(Dataset entries)
------------

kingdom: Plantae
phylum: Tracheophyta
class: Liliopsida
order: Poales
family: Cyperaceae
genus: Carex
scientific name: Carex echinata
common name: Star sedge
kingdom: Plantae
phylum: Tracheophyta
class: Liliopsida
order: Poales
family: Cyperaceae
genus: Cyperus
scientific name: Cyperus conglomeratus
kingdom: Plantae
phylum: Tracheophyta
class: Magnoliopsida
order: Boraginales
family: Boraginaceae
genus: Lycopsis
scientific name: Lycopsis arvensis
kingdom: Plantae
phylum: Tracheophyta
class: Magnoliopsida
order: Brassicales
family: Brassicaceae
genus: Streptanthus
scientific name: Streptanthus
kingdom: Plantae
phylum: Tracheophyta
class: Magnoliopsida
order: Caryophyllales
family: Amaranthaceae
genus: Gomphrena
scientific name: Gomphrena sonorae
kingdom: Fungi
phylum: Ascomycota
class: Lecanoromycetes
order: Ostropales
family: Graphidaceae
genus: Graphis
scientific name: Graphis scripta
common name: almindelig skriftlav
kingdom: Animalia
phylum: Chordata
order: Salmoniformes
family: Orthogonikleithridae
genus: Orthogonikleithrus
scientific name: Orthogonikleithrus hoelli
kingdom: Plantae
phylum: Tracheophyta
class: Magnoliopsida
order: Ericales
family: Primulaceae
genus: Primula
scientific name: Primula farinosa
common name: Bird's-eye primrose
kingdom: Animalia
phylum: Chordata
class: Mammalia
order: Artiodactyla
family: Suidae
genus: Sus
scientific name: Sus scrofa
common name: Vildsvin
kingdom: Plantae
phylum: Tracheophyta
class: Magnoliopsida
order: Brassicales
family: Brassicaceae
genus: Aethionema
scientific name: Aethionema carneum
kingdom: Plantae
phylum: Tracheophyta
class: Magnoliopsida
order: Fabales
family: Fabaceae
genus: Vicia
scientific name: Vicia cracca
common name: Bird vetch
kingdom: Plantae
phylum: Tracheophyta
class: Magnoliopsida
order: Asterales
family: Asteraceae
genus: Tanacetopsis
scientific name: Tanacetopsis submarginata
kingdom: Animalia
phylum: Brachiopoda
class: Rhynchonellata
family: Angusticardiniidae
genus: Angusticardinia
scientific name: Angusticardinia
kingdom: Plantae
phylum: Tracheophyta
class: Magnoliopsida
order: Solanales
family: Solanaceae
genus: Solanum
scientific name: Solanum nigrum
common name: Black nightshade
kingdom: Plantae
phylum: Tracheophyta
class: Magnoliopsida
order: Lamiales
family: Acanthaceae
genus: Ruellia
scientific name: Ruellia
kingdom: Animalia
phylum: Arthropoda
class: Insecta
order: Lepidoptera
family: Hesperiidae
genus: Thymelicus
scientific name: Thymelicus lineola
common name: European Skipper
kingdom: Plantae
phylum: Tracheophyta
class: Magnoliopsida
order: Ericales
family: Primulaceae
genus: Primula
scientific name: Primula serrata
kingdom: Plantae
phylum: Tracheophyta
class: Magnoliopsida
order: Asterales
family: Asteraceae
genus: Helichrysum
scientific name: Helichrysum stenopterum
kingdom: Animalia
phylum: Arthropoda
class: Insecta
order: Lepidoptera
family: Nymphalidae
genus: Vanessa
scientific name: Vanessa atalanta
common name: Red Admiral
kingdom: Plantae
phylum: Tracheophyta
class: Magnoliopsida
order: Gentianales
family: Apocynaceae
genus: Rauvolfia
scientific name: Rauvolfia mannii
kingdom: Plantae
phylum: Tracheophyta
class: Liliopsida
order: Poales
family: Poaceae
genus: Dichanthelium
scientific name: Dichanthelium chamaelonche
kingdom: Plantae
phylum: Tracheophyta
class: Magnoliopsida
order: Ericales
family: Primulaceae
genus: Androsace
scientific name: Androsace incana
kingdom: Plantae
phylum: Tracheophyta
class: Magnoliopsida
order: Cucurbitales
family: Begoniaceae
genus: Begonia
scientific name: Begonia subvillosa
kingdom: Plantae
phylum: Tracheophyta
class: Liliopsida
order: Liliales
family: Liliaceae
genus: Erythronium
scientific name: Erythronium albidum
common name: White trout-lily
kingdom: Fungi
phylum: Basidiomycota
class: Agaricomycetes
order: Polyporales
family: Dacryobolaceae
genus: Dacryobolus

------------

Copy every line of the records above without changing a single character.

● EXERCISE SOLUTION:
kingdom: Plantae
phylum: Tracheophyta
class: Liliopsida
order: Poales
family: Cyperaceae
genus: Carex
scientific name: Carex echinata
common name: Star sedge
kingdom: Plantae
phylum: Tracheophyta
class: Liliopsida
order: Poales
family: Cyperaceae
genus: Cyperus
scientific name: Cyperus conglomeratus
kingdom: Plantae
phylum: Tracheophyta
class: Magnoliopsida
order: Boraginales
family: Boraginaceae
genus: Lycopsis
scientific name: Lycopsis arvensis
kingdom: Plantae
phylum: Tracheophyta
class: Magnoliopsida
order: Brassicales
family: Brassicaceae
genus: Streptanthus
scientific name: Streptanthus
kingdom: Plantae
phylum: Tracheophyta
class: Magnoliopsida
order: Caryophyllales
family: Amaranthaceae
genus: Gomphrena
scientific name: Gomphrena sonorae
kingdom: Fungi
phylum: Ascomycota
class: Lecanoromycetes
order: Ostropales
family: Graphidaceae
genus: Graphis
scientific name: Graphis scripta
common name: almindelig skriftlav
kingdom: Animalia
phylum: Chordata
order: Salmoniformes
family: Orthogonikleithridae
genus: Orthogonikleithrus
scientific name: Orthogonikleithrus hoelli
kingdom: Plantae
phylum: Tracheophyta
class: Magnoliopsida
order: Ericales
family: Primulaceae
genus: Primula
scientific name: Primula farinosa
common name: Bird's-eye primrose
kingdom: Animalia
phylum: Chordata
class: Mammalia
order: Artiodactyla
family: Suidae
genus: Sus
scientific name: Sus scrofa
common name: Vildsvin
kingdom: Plantae
phylum: Tracheophyta
class: Magnoliopsida
order: Brassicales
family: Brassicaceae
genus: Aethionema
scientific name: Aethionema carneum
kingdom: Plantae
phylum: Tracheophyta
class: Magnoliopsida
order: Fabales
family: Fabaceae
genus: Vicia
scientific name: Vicia cracca
common name: Bird vetch
kingdom: Plantae
phylum: Tracheophyta
class: Magnoliopsida
order: Asterales
family: Asteraceae
genus: Tanacetopsis
scientific name: Tanacetopsis submarginata
kingdom: Animalia
phylum: Brachiopoda
class: Rhynchonellata
family: Angusticardiniidae
genus: Angusticardinia
scientific name: Angusticardinia
kingdom: Plantae
phylum: Tracheophyta
class: Magnoliopsida
order: Solanales
family: Solanaceae
genus: Solanum
scientific name: Solanum nigrum
common name: Black nightshade
kingdom: Plantae
phylum: Tracheophyta
class: Magnoliopsida
order: Lamiales
family: Acanthaceae
genus: Ruellia
scientific name: Ruellia
kingdom: Animalia
phylum: Arthropoda
class: Insecta
order: Lepidoptera
family: Hesperiidae
genus: Thymelicus
scientific name: Thymelicus lineola
common name: European Skipper
kingdom: Plantae
phylum: Tracheophyta
class: Magnoliopsida
order: Ericales
family: Primulaceae
genus: Primula
scientific name: Primula serrata
kingdom: Plantae
phylum: Tracheophyta
class: Magnoliopsida
order: Asterales
family: Asteraceae
genus: Helichrysum
scientific name: Helichrysum stenopterum
kingdom: Animalia
phylum: Arthropoda
class: Insecta
order: Lepidoptera
family: Nymphalidae
genus: Vanessa
scientific name: Vanessa atalanta
common name: Red Admiral
kingdom: Plantae
phylum: Tracheophyta
class: Magnoliopsida
order: Gentianales
family: Apocynaceae
genus: Rauvolfia
scientific name: Rauvolfia mannii
kingdom: Plantae
phylum: Tracheophyta
class: Liliopsida
order: Poales
family: Poaceae
genus: Dichanthelium
scientific name: Dichanthelium chamaelonche
kingdom: Plantae
phylum: Tracheophyta
class: Magnoliopsida
order: Ericales
family: Primulaceae
genus: Androsace
scientific name: Androsace incana
kingdom: Plantae
phylum: Tracheophyta
class: Magnoliopsida
order: Cucurbitales
family: Begoniaceae
genus: Begonia
scientific name: Begonia subvillosa
kingdom: Plantae
phylum: Tracheophyta
class: Liliopsida
order: Liliales
family: Liliaceae
genus: Erythronium
scientific name: Erythronium albidum
common name: White trout-lily
kingdom: Fungi
phylum: Basidiomycota
class: Agaricomycetes
order: Polyporales
family: Dacryobolaceae
genus: Dacryobolus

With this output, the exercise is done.